Unfortunately saying “what the hell, get that shit off your news feed” is unlikely to lead to a good result if you want to stay friends with these people. Which to be honest I’d seriously evaluate, because my energy is limited and I don’t want to spend it on people who are only interested in me as a public display of how virtuous they are. If you are feeling very diplomatic, have the energy, and really like this person and want to stay in touch, you can try, “Friend, I realize you’re probably doing it to be nice and because you don’t know how to deal with my illness, but I would feel so much more loved if when you think of me, you send me an e-mail or text message just to say hi rather than posting public things to your Facebook page.”

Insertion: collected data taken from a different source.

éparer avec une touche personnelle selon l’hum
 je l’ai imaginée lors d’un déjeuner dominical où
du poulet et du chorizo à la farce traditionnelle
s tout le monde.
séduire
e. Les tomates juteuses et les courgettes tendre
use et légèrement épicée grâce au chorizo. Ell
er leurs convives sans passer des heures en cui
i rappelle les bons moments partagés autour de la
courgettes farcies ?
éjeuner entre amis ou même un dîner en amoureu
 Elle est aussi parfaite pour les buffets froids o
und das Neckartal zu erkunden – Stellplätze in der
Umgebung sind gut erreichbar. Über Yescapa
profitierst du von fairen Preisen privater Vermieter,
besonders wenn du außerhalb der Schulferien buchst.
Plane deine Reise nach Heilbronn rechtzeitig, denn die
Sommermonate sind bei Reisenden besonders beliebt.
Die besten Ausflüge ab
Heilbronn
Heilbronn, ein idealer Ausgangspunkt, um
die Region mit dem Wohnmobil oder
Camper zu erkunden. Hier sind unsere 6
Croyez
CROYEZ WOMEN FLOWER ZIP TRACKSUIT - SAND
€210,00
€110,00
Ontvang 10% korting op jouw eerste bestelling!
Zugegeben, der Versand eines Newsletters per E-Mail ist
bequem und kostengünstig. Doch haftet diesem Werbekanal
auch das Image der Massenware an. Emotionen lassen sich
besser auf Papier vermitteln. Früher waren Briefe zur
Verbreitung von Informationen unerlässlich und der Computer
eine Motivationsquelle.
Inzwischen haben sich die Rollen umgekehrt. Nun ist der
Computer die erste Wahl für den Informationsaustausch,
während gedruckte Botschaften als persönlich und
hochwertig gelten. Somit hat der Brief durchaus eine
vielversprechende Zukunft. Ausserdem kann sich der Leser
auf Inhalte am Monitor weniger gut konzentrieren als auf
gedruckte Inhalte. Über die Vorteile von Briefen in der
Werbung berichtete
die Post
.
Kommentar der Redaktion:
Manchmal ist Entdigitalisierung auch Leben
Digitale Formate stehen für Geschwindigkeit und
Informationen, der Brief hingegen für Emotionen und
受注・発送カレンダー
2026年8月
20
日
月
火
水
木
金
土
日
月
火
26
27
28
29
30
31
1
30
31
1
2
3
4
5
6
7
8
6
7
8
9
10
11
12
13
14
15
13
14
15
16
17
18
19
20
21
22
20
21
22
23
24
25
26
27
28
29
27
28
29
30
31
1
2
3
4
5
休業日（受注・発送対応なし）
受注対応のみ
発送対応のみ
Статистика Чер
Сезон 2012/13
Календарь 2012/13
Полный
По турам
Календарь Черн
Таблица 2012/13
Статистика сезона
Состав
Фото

If these are people you don’t want to just unfriend, and you don’t want to get into the kind of Feelings Talk that the previous line will more than likely precipitate, then try starting them out easy with something simple and fun. “Hey, friend, would you like to come over & watch a movie on date at time?” is a good one. When they get there, say “Hey, there’s food and drinks in the fridge, please help yourself. My house is your house, my snacks are your snacks.” If they are squirrelly about so much as hanging out low-key for a couple hours, or snagging their own snacks and drinks while they’re there, then probably unfriending them is your only choice.
But possibly they will come hang out! Which opens the door to an actual friendship where they are not so weirded out by your chronic illness that they have no clue how to interact with you. But I certainly wouldn’t depend on them for something crucial like a ride to the doctor unless they’ve demonstrated they’re sincere and reliable if they offer help. We’ve all had that one non-disabled friend who flaked at the last minute requiring us to cancel something we really needed to get to, so putting your faith in untested people is risky at best.
Chronic illness/disability sucks in SO MANY WAYS and one of the worst is having to go through this sorting process. It is totally ok if you decide your time and energy are too limited for this crap and just cut those people free. You don’t have to be their way of demonstrating to the world how cool and awesome and caring they are with these meaningless public displays of glurge. There are other awesome people out there, and yes it is possible for us to find them.
And as a PS to all y’all non-disabled people out there who are wondering how to help a chronically ill friend:
1) clearly tell us what you’re willing to do. Don’t say “call me if you need anything” unless you mean “anything”. It’s ok, we understand that not everyone is up for cleaning litter boxes. Just let us know what you ARE willing to do: “Hey, I do my grocery shopping on Wednesday evenings, let me know if you’d like me to swing by & pick you up!”
2) Spontaneous help is ok, too! Just because you did something once doesn’t mean we’re going to expect you to do it all the time. If you’re over and see we need help sweeping up the dog hair because OH GOD THE GERMAN SHEPHERDS ARE BLOWING COAT. AGAIN. IN JANUARY. then just say “hey, do you mind if I sweep real quick?”
3) Remember that we do have interests & lives that are not our illness/disability. Talk to us about the shared interests that made us friends in the first place.